Le pape Hadrien VI entendit raison lorsqu’on lui représenta que le remède dont il se voulait servir contre la licence des pasquinades serait inutile. Employons ici les paroles de M. Fléchier : « Une infinité de libelles couraient alors par toute l’Espagne contre la cour de Flandre, et contre Ximénès lui-même.
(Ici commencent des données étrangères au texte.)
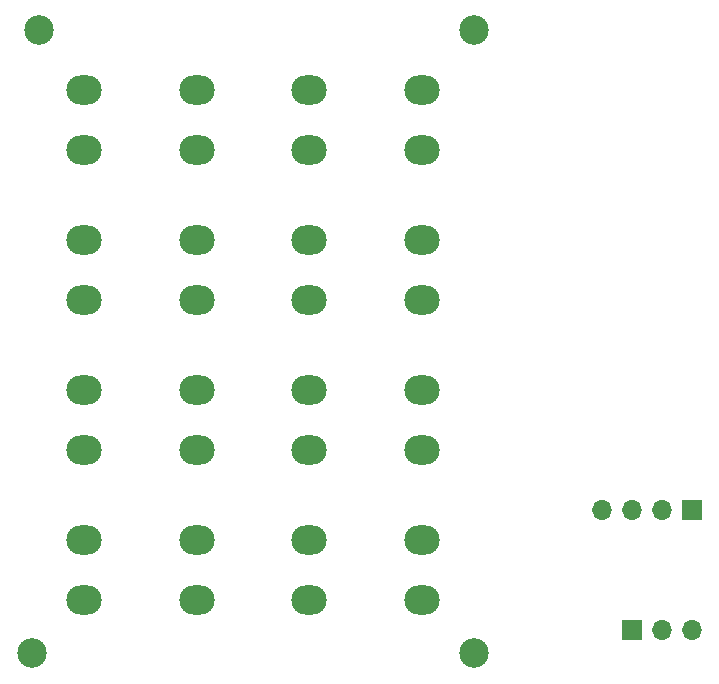
<source format=gbr>
%TF.GenerationSoftware,KiCad,Pcbnew,(6.0.8)*%
%TF.CreationDate,2022-11-01T17:44:15+01:00*%
%TF.ProjectId,BURC_16SwitchEncoder_JRFormat,42555243-5f31-4365-9377-69746368456e,v1.0*%
%TF.SameCoordinates,Original*%
%TF.FileFunction,Soldermask,Bot*%
%TF.FilePolarity,Negative*%
%FSLAX46Y46*%
G04 Gerber Fmt 4.6, Leading zero omitted, Abs format (unit mm)*
G04 Created by KiCad (PCBNEW (6.0.8)) date 2022-11-01 17:44:15*
%MOMM*%
%LPD*%
G01*
G04 APERTURE LIST*
%ADD10R,1.700000X1.700000*%
%ADD11O,1.700000X1.700000*%
%ADD12O,3.000000X2.500000*%
%ADD13C,2.500000*%
G04 APERTURE END LIST*
D10*
%TO.C,J4*%
X185420000Y-119380000D03*
D11*
X182880000Y-119380000D03*
X180340000Y-119380000D03*
X177800000Y-119380000D03*
%TD*%
D12*
%TO.C,SW12*%
X162560000Y-109220000D03*
X162560000Y-114300000D03*
%TD*%
D13*
%TO.C,REF\u002A\u002A*%
X167005000Y-131445000D03*
%TD*%
%TO.C,REF\u002A\u002A*%
X129540000Y-131445000D03*
%TD*%
D12*
%TO.C,SW7*%
X153035000Y-96520000D03*
X153035000Y-101600000D03*
%TD*%
%TO.C,SW5*%
X133985000Y-96520000D03*
X133985000Y-101600000D03*
%TD*%
D10*
%TO.C,J2*%
X180340000Y-129540000D03*
D11*
X182880000Y-129540000D03*
X185420000Y-129540000D03*
%TD*%
D12*
%TO.C,SW13*%
X133985000Y-121920000D03*
X133985000Y-127000000D03*
%TD*%
%TO.C,SW10*%
X143510000Y-109220000D03*
X143510000Y-114300000D03*
%TD*%
%TO.C,SW1*%
X133985000Y-83820000D03*
X133985000Y-88900000D03*
%TD*%
%TO.C,SW3*%
X153035000Y-83820000D03*
X153035000Y-88900000D03*
%TD*%
%TO.C,SW16*%
X162560000Y-121920000D03*
X162560000Y-127000000D03*
%TD*%
%TO.C,SW8*%
X162560000Y-96520000D03*
X162560000Y-101600000D03*
%TD*%
%TO.C,SW9*%
X133985000Y-109220000D03*
X133985000Y-114300000D03*
%TD*%
%TO.C,SW2*%
X143510000Y-83820000D03*
X143510000Y-88900000D03*
%TD*%
D13*
%TO.C,REF\u002A\u002A*%
X167005000Y-78740000D03*
%TD*%
%TO.C,REF\u002A\u002A*%
X130175000Y-78740000D03*
%TD*%
D12*
%TO.C,SW4*%
X162560000Y-83820000D03*
X162560000Y-88900000D03*
%TD*%
%TO.C,SW15*%
X153035000Y-121920000D03*
X153035000Y-127000000D03*
%TD*%
%TO.C,SW6*%
X143510000Y-96520000D03*
X143510000Y-101600000D03*
%TD*%
%TO.C,SW14*%
X143510000Y-121920000D03*
X143510000Y-127000000D03*
%TD*%
%TO.C,SW11*%
X153035000Y-109220000D03*
X153035000Y-114300000D03*
%TD*%
M02*

</source>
Les [* 1] Flamands, qui n’étaient pas accoutumés à ces sortes de satires piquantes et ingénieuses, en firent des plaintes, et le cardinal eut ordre d’en rechercher les auteurs et les imprimeurs, et de les châtier rigoureusement. Il fit faire, par forme, quelque visite chez les libraires ; mais si légèrement que personne n’en fut en peine. Il était d’avis de laisser aux inférieurs la liberté de venger leur douleur par des paroles ou par des écrits qui ne durent qu’autant qu’on s’en offense, et perdent leur agrément et leur malignité quand on les méprise. Alfonse Castille, gouverneur de

  1. (*) Alvar. Gomes de Reb. gest. Ximen., lib. VII.
  1. Gilhausen, in Tit. Pandect., de Injuriis et famosis Libellis, pag. 225, 226.
  2. Commentat. de Statu Relig. et Reip. in regno Gall, ad ann. 1561.